National Instruments (NI) announced a new partnership with UT Austin’s Situation-Aware Vehicular Engineering Systems (SAVES) initiative. NI is supplying technology for an mmWave real-time testbed to accelerate research on automated and self-driving cars. This testbed will be used in advancing autonomous driving by focusing on topics related to ultra-low latency, new radar waveforms and data analytics.
NI is delivering the technology for advanced driver assistance systems (ADAS) and communicationtest in the 76–81 GHz range, based on NI’s mmWave front end technology and the recently released PXIe-5840 second-generation vector signal transceiver (VST). This testbed combines NI’s second-generation VST with banded, frequency-specific upconverters and downconverters designed to test the 76–81 GHz radar band with 1 GHz of real-time bandwidth.
Engineers can use this LabVIEW and PXI-based system for radar target emulation and hardware-in-the-loop (HIL) testing to determine the responsiveness of the vehicular network link between the sensors and the central processing unit in the car. This is needed for making self-driving cars safer and more reliable by testing both the hardware and software distributed across multiple sensors in the car.

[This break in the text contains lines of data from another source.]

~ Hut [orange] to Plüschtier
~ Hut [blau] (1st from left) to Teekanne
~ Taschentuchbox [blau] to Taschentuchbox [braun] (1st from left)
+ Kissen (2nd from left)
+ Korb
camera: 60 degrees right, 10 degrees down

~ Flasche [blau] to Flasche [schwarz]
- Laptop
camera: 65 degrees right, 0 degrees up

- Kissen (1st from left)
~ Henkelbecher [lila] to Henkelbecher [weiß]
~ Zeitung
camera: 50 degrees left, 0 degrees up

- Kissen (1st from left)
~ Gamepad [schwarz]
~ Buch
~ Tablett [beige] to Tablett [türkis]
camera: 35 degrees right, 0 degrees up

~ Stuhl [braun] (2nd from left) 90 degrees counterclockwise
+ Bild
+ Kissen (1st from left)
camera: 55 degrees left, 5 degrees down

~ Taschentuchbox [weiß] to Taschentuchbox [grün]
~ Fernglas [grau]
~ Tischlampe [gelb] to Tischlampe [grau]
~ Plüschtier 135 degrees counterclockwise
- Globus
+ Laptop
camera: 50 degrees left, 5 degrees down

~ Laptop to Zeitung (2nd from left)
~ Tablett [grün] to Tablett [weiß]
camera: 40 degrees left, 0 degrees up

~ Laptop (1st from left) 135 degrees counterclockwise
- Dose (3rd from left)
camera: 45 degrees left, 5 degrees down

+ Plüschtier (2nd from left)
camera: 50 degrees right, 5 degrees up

SAVES, an initiative within the UT Austin Wireless Networking and Communications Group (WNCG), collaborates closely with the UT Austin Center for Transportation Research (CTR) to developp vehicular engineering systems. This includes the fusion of sensor data, discovering the relevance of data to safety and traffic management, and communicating the high bandwidth of sensor data to base-station and cloud-based infrastructure.
Deep machine learning and other data analytic methods bring both of these vectors together to enhance the driving experience. NI, Huawei and Toyota InfoTechnology Center are the three founding members of SAVES. While the Huawei research project concentrates on connecting communication and transportation performance metrics, the Toyota project focuses on position-aided beam alignment and low-frequency radar design and prototyping.
“SAVES is bringing companies at the intersection of wireless communication, sensing and automotive together with stellar faculty and students at UT Austin,” said Robert W. Heath Jr., director of the SAVES initiative and professor in the Department of Electrical and Computer Engineering in UT Austin’s Cockrell School of Engineering. “NI’s new ADAS test solution complements the other equipment at UT Austin, including an NI mmWave communication prototype and three test vehicles outfitted with radar, lidar, cameras and DSRC radios.”